Nathan Sweeney, investment manager at Architas, said he expects a “choppy outlook” for UK equities and has concentrated his UK exposure into a smaller number of funds he thinks can have the flexibility to both capitalise on opportunities and protect investors from downside.

In his own defence Mr Woodford has said active fund managers should always take views that are different from the consensus.

He said fund managers who do not do this, but charge active fees are “earning an economic rent {pay packet} they do not deserve”.

He said it is the same approach he has used throughout his career.

Philip Milton, who runs Philip Milton and Co., an adviser firm in Devon, said he tends to avoid very big funds such as Mr Woodford's because they are inherently unable to invest in a flexible way as they have to take big stakes in companies, reducing the level of diversification it is possible to achieve.

But Laith Khalaf, senior analyst at Hargreaves Lansdown, said he is happy for Mr Woodford's funds to be on his company's Wealth 150 list of favourite funds.

He said: "While he has repositioned the portfolio towards UK domestic cyclical stocks, that is not the only potential driver of returns in the portfolio.

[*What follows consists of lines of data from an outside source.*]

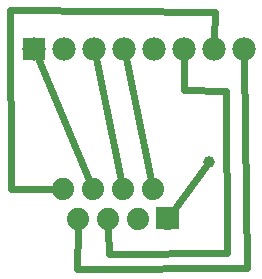
<source format=gbl>
G04 MADE WITH FRITZING*
G04 WWW.FRITZING.ORG*
G04 DOUBLE SIDED*
G04 HOLES PLATED*
G04 CONTOUR ON CENTER OF CONTOUR VECTOR*
%ASAXBY*%
%FSLAX23Y23*%
%MOIN*%
%OFA0B0*%
%SFA1.0B1.0*%
%ADD10C,0.074000*%
%ADD11C,0.078000*%
%ADD12C,0.039370*%
%ADD13R,0.078000X0.078000*%
%ADD14C,0.024000*%
%ADD15R,0.001000X0.001000*%
%LNCOPPER0*%
G90*
G70*
G54D10*
X323Y482D03*
X373Y382D03*
X423Y482D03*
X523Y482D03*
X623Y482D03*
X473Y382D03*
X573Y382D03*
X673Y382D03*
X323Y482D03*
X373Y382D03*
X423Y482D03*
X523Y482D03*
X623Y482D03*
X473Y382D03*
X573Y382D03*
X673Y382D03*
G54D11*
X227Y946D03*
X327Y946D03*
X427Y946D03*
X527Y946D03*
X627Y946D03*
X727Y946D03*
X827Y946D03*
X927Y946D03*
X227Y946D03*
X327Y946D03*
X427Y946D03*
X527Y946D03*
X627Y946D03*
X727Y946D03*
X827Y946D03*
X927Y946D03*
G54D12*
X810Y572D03*
G54D13*
X227Y946D03*
X227Y946D03*
G54D14*
X936Y218D02*
X369Y215D01*
D02*
X369Y215D02*
X372Y351D01*
D02*
X927Y916D02*
X936Y218D01*
D02*
X533Y916D02*
X617Y512D01*
D02*
X411Y510D02*
X239Y918D01*
D02*
X827Y976D02*
X829Y1071D01*
D02*
X829Y1071D02*
X146Y1077D01*
D02*
X146Y1077D02*
X151Y482D01*
D02*
X151Y482D02*
X292Y482D01*
D02*
X727Y916D02*
X728Y811D01*
D02*
X728Y811D02*
X865Y809D01*
D02*
X865Y809D02*
X870Y269D01*
D02*
X870Y269D02*
X477Y263D01*
D02*
X477Y263D02*
X474Y351D01*
D02*
X433Y916D02*
X517Y512D01*
D02*
X799Y557D02*
X691Y407D01*
G54D15*
X635Y420D02*
X708Y420D01*
X635Y419D02*
X708Y419D01*
X635Y418D02*
X708Y418D01*
X635Y417D02*
X708Y417D01*
X635Y416D02*
X708Y416D01*
X635Y415D02*
X708Y415D01*
X635Y414D02*
X708Y414D01*
X635Y413D02*
X708Y413D01*
X635Y412D02*
X708Y412D01*
X635Y411D02*
X708Y411D01*
X635Y410D02*
X708Y410D01*
X635Y409D02*
X708Y409D01*
X635Y408D02*
X708Y408D01*
X635Y407D02*
X708Y407D01*
X635Y406D02*
X708Y406D01*
X635Y405D02*
X708Y405D01*
X635Y404D02*
X708Y404D01*
X635Y403D02*
X671Y403D01*
X673Y403D02*
X708Y403D01*
X635Y402D02*
X665Y402D01*
X678Y402D02*
X708Y402D01*
X635Y401D02*
X663Y401D01*
X681Y401D02*
X708Y401D01*
X635Y400D02*
X661Y400D01*
X683Y400D02*
X708Y400D01*
X635Y399D02*
X660Y399D01*
X684Y399D02*
X708Y399D01*
X635Y398D02*
X658Y398D01*
X685Y398D02*
X708Y398D01*
X635Y397D02*
X657Y397D01*
X686Y397D02*
X708Y397D01*
X635Y396D02*
X656Y396D01*
X687Y396D02*
X708Y396D01*
X635Y395D02*
X656Y395D01*
X688Y395D02*
X708Y395D01*
X635Y394D02*
X655Y394D01*
X689Y394D02*
X708Y394D01*
X635Y393D02*
X654Y393D01*
X689Y393D02*
X708Y393D01*
X635Y392D02*
X654Y392D01*
X690Y392D02*
X708Y392D01*
X635Y391D02*
X653Y391D01*
X690Y391D02*
X708Y391D01*
X635Y390D02*
X653Y390D01*
X691Y390D02*
X708Y390D01*
X635Y389D02*
X653Y389D01*
X691Y389D02*
X708Y389D01*
X635Y388D02*
X652Y388D01*
X691Y388D02*
X708Y388D01*
X635Y387D02*
X652Y387D01*
X692Y387D02*
X708Y387D01*
X635Y386D02*
X652Y386D01*
X692Y386D02*
X708Y386D01*
X635Y385D02*
X652Y385D01*
X692Y385D02*
X708Y385D01*
X635Y384D02*
X652Y384D01*
X692Y384D02*
X708Y384D01*
X635Y383D02*
X652Y383D01*
X692Y383D02*
X708Y383D01*
X635Y382D02*
X652Y382D01*
X692Y382D02*
X708Y382D01*
X635Y381D02*
X652Y381D01*
X692Y381D02*
X708Y381D01*
X635Y380D02*
X652Y380D01*
X692Y380D02*
X708Y380D01*
X635Y379D02*
X652Y379D01*
X691Y379D02*
X708Y379D01*
X635Y378D02*
X652Y378D01*
X691Y378D02*
X708Y378D01*
X635Y377D02*
X653Y377D01*
X691Y377D02*
X708Y377D01*
X635Y376D02*
X653Y376D01*
X691Y376D02*
X708Y376D01*
X635Y375D02*
X654Y375D01*
X690Y375D02*
X708Y375D01*
X635Y374D02*
X654Y374D01*
X690Y374D02*
X708Y374D01*
X635Y373D02*
X655Y373D01*
X689Y373D02*
X708Y373D01*
X635Y372D02*
X655Y372D01*
X688Y372D02*
X708Y372D01*
X635Y371D02*
X656Y371D01*
X688Y371D02*
X708Y371D01*
X635Y370D02*
X657Y370D01*
X687Y370D02*
X708Y370D01*
X635Y369D02*
X658Y369D01*
X686Y369D02*
X708Y369D01*
X635Y368D02*
X659Y368D01*
X684Y368D02*
X708Y368D01*
X635Y367D02*
X660Y367D01*
X683Y367D02*
X708Y367D01*
X635Y366D02*
X662Y366D01*
X681Y366D02*
X708Y366D01*
X635Y365D02*
X664Y365D01*
X679Y365D02*
X708Y365D01*
X635Y364D02*
X668Y364D01*
X675Y364D02*
X708Y364D01*
X635Y363D02*
X708Y363D01*
X635Y362D02*
X708Y362D01*
X635Y361D02*
X708Y361D01*
X635Y360D02*
X708Y360D01*
X635Y359D02*
X708Y359D01*
X635Y358D02*
X708Y358D01*
X635Y357D02*
X708Y357D01*
X635Y356D02*
X708Y356D01*
X635Y355D02*
X708Y355D01*
X635Y354D02*
X708Y354D01*
X635Y353D02*
X708Y353D01*
X635Y352D02*
X708Y352D01*
X635Y351D02*
X708Y351D01*
X635Y350D02*
X708Y350D01*
X635Y349D02*
X708Y349D01*
X635Y348D02*
X708Y348D01*
X635Y347D02*
X708Y347D01*
D02*
G04 End of Copper0*
M02*
</source>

"The two biggest stocks in the Equity Income fund are AstraZeneca and Imperial Brands, neither of which are reliant on the UK domestic economy to perform.

"Likewise performance of many of the smaller companies will depend more heavily on company specific developments rather than the big macro picture. Neil Woodford has taken relatively punchy positions in Lloyds and Legal & General, but he is a high conviction manager, and that approach has served investors well in the past.”